##### EXTRACT TO READ

If Rittenhouse had been disarmed by the victims, what would have happened to him?

I think you did “get used to it”. It wasn’t that long ago that people understood that being confronted by an angry man with a gun was, in itself, sufficient reason to be concerned for your safety.

The last ten years or so, though, that’s gone out the window. The proliferation of open carry and “stand your ground” type laws have made it such that “Hey, this guy yelling at me has a gun!” has been accepted as normal by far too many Americans, and is no longer considered a legitimate reason to consider that person a threat.

Hell, you’ve gotten to the point where crowds of armed men storming into State legislatures with the stated intent of intimidating the members of the legislature has happened several times, and no one was arrested or charged with anything.

Check out page 3 of this pdf:

Taking the shooter down is the last thing on the list of things to do, but it is on the list.

Even carrying pistols seems like a gigantic pain it the ass. What with all the responsibilities it entails and the extra lbs to cart around day in and day out for what should only be a very low percentage chance of having to use it if you’re using appropriate situational awareness skills in an appropriate way.

If they had managed to overpower and disarm him, a scared kid, I’d expect their inner badassness would have surfaced once they gained the upper hand and now it’s lesson time.

Rittenhouse, at 17, was probably the size of a grown ass man but covered in fear and without any real fighting experience, a man of equal size 10-15 years older than him and already familiar with the use of violence has the upper hand, and there were several of them present. The kid would have been severely injured, crippled or killed in the mayhem by men who would have disappeared long before the cops arrived and who might or might not have ever been identified later.

Obviously what would have happened was a citizen’s arrest. An actual one. Because that’s what you do, if you can, when some lunatic with a gun is trying to kill people, or has already killed people.

##########
##### SUPPLIED DATA

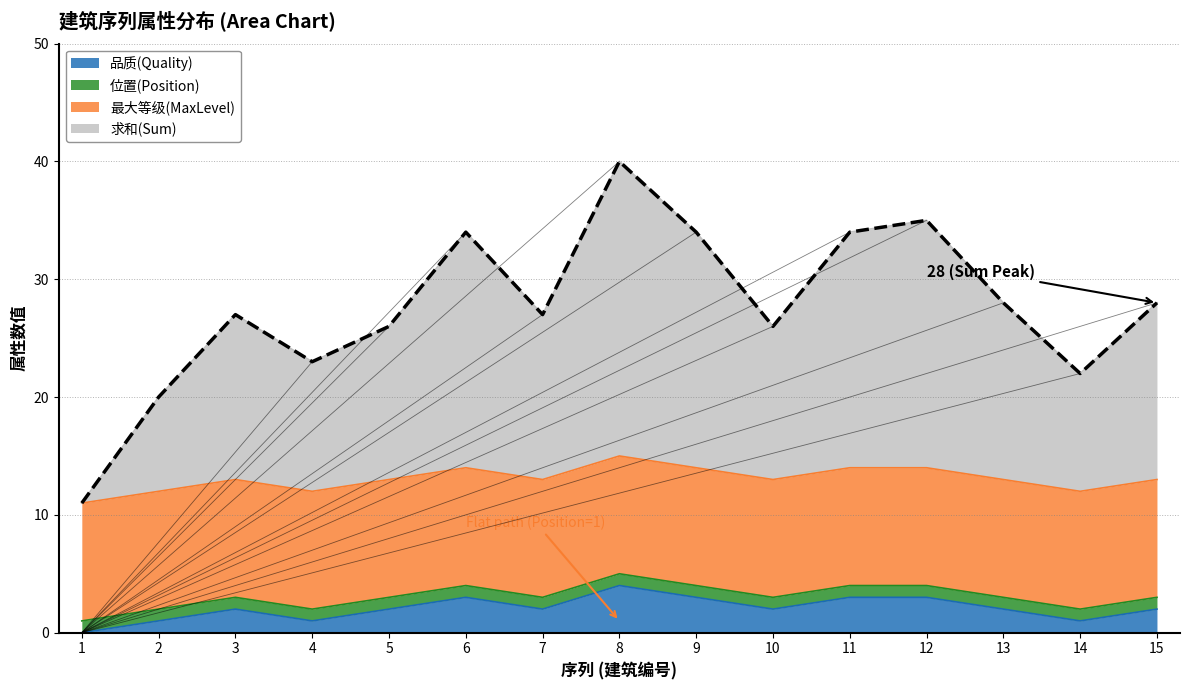

What is the total value across all series at 7?

27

##########

**TASK SET:**
a: For each statement, answer yes or no according to the Rittenhouse discussion, and quote the words that decide it: (i) Rittenhouse was 17 at the time. (ii) The armed men who stormed state legislatures were arrested. (iii) The writer finds carrying pistols easy.
b: In the Rittenhouse discussion, over roughly what span of time has the view of an angry man with a gun as a threat "gone out the window"?
c: Write what comes next in the Rittenhouse discussion, starting after its final sentence.
The listing has no connection to the Rittenhouse discussion.

**SOLVED TASKS:**
a:
(i) Yes: "Rittenhouse, at 17, was probably the size of a grown ass man"
(ii) No: "no one was arrested or charged with anything."
(iii) No: "Even carrying pistols seems like a gigantic pain"

b: The last ten years or so.

c:
There has been a lot of violence and criminal activity at riots, including people being shot. If a citizen’s arrest is the obvious outcome of such people being chased down, there should be oodles of accounts online, but my search turned up empty.

How many citizen arrests at riots have you seen? On what do you base your ‘obvious’ assertion? Because it seems obvious to me that those guys would run like hell if the cops showed up.

I believe one of them would have whacked him upside the head with a skateboard.

I have to call BS on this 2nd amendment hero wet dream fantasy little man with a gun in his hand justification. This isn’t between gang bangers or mafios, where getting popped with your own weapon may legitimately be a fear. This is an active shooter scenario in a crowd with bystanders reacting to disarm and hold the perp for the police. Haven’t seen school and Walmart shootings where perp gets killed by someone taking away his gun. Heck, in this thread has a firearm takeaway during Seattle demonstrations.

Your average citizen that jumps in to stop an active shooter certainly ain’t gonna think twice about a violent take down that dislocates the shoulder and breaks a jaw or give a few kicks to make sure the perp stays down. BUT they are not thinking gonna grab his gun and pop a cap in his brainpan.

It was a lot closer to the first scenario than the second but I agree it’s unlikely they would have used his gun against him.

Equally unlikely as imagining they were legit going to detain him for the cops. Rittenhouse was going to get fucked up if they managed to disarm him. Perps, plural. They travelled there for the mayhem. They found it.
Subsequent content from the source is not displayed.